なんらかの面で平均よりはるかに高い能力を持った人を「エリート」と呼ぶことにします。エリートは、おおむね世の中の役に立つ人ですが、本人がその優秀さ/特別さを意識してないときは弊害をもたらすこともあります。

「俺って優秀なんだぜ、お前らとは違うんだぜ」と鼻にかけたような態度。そんな人は嫌な奴かもしれないですが、無害なエリートです(実際に優秀だとして)。優秀なだけでなくて人格的にもいい人、「僕は特別じゃないですよ。中の上くらいかな。ちょっと運が良かったところもあるし」と本音で言うような人、これは危ないです。タチの悪いエリートかもしれません。

渡邉美樹氏の謙虚さが生むブラック性」には、渡邉美樹氏のタチの悪い面=ブラック性が記述されています。渡邉氏は、多少の運もあったでしょうが、もともと高い能力を持ち大変な努力で成功をつかんだ人ですが、誠実で謙虚な人でもあるためにタチが悪い、と。

彼は過酷な労働の結果、夢をかなえた。成功をつかんだ。そしてこの過程で人間性も高まった。こう思っている。



渡邉美樹氏は自分のことを特別な人間だと思ってはいない。そういう謙虚さがあるので、自分ができたことは、他の人にもできると思っている。

渡邉美樹氏は「できる」と思っている。真似できる。やればできる。がんばれ! と。謙虚なだけに本気でそう思っている。

2007年の夏に、僕は「みんながとても頑健なわけじゃない」という記事を書きました。

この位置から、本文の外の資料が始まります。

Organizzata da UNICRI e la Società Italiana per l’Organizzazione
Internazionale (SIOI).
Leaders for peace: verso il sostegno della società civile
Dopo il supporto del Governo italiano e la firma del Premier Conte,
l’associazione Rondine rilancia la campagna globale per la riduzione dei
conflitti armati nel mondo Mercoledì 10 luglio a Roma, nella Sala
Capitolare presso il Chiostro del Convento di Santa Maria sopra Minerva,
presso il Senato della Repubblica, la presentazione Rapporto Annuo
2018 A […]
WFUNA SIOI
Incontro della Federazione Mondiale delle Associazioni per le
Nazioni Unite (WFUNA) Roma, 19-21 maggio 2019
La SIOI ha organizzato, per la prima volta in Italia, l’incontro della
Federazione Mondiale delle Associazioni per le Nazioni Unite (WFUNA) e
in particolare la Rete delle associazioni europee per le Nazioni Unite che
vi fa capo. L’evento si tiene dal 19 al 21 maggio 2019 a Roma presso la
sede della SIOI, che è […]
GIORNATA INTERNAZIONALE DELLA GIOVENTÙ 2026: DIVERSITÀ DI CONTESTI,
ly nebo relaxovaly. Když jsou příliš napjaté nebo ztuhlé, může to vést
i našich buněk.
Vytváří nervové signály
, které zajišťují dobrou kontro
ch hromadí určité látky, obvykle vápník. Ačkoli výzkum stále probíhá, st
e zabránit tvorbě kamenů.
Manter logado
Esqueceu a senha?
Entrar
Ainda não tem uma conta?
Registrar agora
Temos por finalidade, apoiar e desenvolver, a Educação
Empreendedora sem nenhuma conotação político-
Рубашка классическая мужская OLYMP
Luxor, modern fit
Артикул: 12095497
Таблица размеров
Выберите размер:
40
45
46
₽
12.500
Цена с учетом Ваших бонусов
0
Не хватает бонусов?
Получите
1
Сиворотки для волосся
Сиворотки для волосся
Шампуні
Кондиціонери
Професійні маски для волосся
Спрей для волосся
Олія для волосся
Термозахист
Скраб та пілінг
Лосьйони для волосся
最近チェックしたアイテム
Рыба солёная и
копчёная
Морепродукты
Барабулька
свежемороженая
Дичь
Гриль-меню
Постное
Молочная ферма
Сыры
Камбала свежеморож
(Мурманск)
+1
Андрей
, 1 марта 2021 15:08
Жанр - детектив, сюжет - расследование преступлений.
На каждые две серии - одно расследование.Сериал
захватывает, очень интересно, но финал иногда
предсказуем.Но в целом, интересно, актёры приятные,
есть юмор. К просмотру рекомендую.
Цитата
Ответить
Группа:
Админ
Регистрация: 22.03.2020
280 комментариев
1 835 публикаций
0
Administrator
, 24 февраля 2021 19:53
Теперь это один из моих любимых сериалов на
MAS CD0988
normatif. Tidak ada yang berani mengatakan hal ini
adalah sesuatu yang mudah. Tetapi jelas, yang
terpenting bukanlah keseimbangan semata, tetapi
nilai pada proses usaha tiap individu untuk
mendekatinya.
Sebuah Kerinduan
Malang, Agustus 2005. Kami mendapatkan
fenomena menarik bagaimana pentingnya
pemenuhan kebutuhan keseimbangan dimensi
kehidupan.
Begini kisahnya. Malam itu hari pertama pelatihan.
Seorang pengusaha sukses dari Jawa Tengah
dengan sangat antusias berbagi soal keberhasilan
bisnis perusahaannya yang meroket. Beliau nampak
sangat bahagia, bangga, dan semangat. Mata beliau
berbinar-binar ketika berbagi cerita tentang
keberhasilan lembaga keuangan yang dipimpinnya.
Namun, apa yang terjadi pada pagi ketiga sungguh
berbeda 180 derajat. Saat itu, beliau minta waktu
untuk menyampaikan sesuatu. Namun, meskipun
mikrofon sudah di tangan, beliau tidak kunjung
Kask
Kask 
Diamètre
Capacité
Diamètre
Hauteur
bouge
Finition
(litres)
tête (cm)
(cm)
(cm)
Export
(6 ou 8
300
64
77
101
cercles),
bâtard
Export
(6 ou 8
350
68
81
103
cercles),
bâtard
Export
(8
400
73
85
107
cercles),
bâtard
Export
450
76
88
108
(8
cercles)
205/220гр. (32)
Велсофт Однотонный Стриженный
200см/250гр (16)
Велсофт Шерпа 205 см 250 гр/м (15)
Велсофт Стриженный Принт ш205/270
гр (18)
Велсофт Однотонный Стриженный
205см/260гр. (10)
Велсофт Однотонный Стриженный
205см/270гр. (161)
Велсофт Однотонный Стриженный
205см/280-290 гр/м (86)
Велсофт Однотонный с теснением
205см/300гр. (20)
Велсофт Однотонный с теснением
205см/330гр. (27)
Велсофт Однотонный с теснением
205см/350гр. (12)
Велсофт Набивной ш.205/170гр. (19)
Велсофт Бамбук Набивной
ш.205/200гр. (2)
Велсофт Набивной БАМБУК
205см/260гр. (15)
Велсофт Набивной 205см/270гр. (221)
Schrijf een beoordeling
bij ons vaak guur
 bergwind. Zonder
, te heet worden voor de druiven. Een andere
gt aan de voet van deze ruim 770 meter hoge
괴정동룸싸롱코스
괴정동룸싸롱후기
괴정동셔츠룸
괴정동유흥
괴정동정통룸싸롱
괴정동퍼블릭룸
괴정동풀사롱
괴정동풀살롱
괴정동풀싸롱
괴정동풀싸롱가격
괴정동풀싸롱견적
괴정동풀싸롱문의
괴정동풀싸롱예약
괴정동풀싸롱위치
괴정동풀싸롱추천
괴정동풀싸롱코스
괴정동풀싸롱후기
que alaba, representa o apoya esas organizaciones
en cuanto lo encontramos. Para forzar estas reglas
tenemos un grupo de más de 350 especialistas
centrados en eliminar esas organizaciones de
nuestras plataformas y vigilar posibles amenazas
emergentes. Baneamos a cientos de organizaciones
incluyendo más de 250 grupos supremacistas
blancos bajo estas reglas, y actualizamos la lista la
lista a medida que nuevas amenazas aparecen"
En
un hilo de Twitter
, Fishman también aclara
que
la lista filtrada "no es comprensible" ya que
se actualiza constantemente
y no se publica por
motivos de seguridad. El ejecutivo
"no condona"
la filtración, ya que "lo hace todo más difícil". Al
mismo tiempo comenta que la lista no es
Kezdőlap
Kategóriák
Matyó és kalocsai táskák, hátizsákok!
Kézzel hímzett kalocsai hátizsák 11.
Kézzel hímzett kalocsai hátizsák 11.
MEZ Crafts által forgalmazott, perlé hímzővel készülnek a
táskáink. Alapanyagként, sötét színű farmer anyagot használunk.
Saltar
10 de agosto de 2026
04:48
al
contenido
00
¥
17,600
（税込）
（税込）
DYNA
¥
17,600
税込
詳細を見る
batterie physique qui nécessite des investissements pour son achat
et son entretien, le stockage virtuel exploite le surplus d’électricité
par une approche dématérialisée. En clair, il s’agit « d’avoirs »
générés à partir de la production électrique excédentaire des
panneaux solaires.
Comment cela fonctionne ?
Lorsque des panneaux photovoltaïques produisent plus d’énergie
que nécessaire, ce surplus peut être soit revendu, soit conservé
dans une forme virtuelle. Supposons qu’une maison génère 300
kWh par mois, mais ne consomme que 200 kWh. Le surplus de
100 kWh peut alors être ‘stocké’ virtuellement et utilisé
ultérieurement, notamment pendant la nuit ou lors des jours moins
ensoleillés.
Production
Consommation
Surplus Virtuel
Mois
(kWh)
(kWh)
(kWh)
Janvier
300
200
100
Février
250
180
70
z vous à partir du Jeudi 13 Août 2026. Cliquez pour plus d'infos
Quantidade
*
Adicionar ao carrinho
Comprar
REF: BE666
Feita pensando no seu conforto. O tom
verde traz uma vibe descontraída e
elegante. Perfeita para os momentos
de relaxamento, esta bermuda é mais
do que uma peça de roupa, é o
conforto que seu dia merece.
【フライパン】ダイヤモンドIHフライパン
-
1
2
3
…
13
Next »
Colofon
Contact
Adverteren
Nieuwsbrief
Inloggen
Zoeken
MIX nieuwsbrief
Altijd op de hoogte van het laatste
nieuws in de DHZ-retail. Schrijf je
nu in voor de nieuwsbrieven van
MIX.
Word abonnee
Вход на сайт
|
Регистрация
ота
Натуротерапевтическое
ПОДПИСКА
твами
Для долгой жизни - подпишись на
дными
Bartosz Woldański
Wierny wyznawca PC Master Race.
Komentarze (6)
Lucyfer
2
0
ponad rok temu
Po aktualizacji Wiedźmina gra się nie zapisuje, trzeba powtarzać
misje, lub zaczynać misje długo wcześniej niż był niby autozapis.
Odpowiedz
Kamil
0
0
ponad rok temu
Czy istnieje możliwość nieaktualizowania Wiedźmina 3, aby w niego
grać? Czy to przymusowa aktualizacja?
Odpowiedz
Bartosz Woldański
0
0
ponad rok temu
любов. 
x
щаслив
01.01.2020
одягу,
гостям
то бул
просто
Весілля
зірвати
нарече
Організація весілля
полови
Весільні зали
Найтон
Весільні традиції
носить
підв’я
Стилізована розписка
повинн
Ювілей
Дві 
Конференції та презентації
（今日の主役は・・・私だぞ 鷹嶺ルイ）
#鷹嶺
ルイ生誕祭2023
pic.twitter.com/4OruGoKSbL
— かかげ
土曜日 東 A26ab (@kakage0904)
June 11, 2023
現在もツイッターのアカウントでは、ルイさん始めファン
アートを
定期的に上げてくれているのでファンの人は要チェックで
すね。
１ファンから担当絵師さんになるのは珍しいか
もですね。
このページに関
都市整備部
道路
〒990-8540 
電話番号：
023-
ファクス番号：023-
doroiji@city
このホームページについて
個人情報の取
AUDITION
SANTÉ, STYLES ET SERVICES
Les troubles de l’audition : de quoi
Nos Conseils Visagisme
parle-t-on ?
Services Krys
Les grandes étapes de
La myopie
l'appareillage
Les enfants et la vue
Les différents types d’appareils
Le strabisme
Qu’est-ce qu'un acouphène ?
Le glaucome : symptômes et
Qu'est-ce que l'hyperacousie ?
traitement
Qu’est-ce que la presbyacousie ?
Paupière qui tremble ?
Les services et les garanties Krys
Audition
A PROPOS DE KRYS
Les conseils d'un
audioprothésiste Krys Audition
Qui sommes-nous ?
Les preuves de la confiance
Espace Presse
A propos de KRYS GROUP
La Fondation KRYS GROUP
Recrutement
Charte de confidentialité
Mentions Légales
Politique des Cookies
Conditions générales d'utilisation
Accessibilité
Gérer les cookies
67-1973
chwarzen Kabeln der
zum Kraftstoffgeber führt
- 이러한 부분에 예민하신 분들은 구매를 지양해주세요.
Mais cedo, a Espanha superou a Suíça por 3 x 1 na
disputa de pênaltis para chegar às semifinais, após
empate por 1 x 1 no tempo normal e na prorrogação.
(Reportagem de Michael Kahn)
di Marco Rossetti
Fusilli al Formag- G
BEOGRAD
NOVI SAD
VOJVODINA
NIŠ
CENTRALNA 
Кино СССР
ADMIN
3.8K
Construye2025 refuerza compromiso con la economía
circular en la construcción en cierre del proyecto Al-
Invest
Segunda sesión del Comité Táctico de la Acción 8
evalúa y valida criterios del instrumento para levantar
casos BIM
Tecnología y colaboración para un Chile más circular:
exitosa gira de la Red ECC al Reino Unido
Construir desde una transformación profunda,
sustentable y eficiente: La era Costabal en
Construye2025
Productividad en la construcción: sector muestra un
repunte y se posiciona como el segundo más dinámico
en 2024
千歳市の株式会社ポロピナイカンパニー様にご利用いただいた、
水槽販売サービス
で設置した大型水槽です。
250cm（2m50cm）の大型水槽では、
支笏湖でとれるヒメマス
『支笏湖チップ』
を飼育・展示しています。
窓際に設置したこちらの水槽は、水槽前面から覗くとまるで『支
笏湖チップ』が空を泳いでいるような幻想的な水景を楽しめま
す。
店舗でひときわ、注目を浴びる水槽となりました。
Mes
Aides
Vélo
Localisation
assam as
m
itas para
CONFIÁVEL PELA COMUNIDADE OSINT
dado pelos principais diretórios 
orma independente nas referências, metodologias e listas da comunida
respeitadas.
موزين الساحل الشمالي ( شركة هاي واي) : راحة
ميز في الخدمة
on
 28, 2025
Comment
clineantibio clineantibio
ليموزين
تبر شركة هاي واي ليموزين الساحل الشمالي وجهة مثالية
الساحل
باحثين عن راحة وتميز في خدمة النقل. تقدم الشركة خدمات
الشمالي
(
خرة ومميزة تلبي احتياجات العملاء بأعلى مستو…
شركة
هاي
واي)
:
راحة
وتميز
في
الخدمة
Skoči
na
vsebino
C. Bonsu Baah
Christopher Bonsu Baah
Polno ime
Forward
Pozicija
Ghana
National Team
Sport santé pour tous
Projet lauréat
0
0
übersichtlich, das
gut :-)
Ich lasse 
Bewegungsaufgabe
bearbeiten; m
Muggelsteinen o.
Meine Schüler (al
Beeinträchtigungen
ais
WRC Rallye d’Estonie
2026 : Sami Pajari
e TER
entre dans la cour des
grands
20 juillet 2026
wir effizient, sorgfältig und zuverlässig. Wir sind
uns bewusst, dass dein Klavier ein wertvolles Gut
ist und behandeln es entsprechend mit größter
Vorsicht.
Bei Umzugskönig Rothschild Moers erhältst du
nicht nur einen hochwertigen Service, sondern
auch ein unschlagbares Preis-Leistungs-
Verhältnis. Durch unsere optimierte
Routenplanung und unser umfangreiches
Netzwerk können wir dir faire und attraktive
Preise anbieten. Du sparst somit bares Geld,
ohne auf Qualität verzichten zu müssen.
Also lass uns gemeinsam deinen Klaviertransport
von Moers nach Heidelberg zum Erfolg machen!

僕が非常に腹立たしく感じる事態は、「死ぬ気でやってみろよ、死なないから」ってタイプの発言が、「とても頑健な人」の口から出ること; あんまり頑健でない人までも、そんな言葉にあこがれてしまうこと。

これも似たような話で、自分の高い能力に自覚的でない人が、他人にも「やれば出来る」とけしかけてしまう状況でしょう。

渡邉美樹氏は超有名人で、それゆえに批判もできますが、身近な人で優秀で謙虚でいい人だったらナカナカに困りますよね。優秀で謙虚でいい人がポジティブな発言してることに、横槍入れるなんて難しいもの。

エリートは何もビジネスに限らず、スポーツでもエリートはいますよね。フィジカル・エリートであるコーチは、常人の限界を超えるトレーニングを「普通に」課したりしかねない、怖いですね。

昨今の体罰・暴力問題にも同様な構造があるような気がします。上記の「渡邉美樹氏の謙虚さが生むブラック性」には、次の記述もあります。

彼の成功体験が根拠になっている。[...snip] 彼は労働を通して人間性が高まったと思っている。自分の過去が正しいと思っている。だから他の人にもそれは共通するものだと思っているし、他ならぬ自らの会社の従業員たちにも、そうして欲しいと思っている。

体罰をイヤな体験として捉えていたスポーツ選手がコーチになれば、体罰を繰り返すことはないでしょう。しかし、「自分は体罰で鍛えられた、あれで良かった」という、ある種の成功体験を持っているなら、同じ方法を採用する可能性が高いでしょう。

「僕がうまくいったんだから、君だって」論法を安易に適用するのは危ないよ。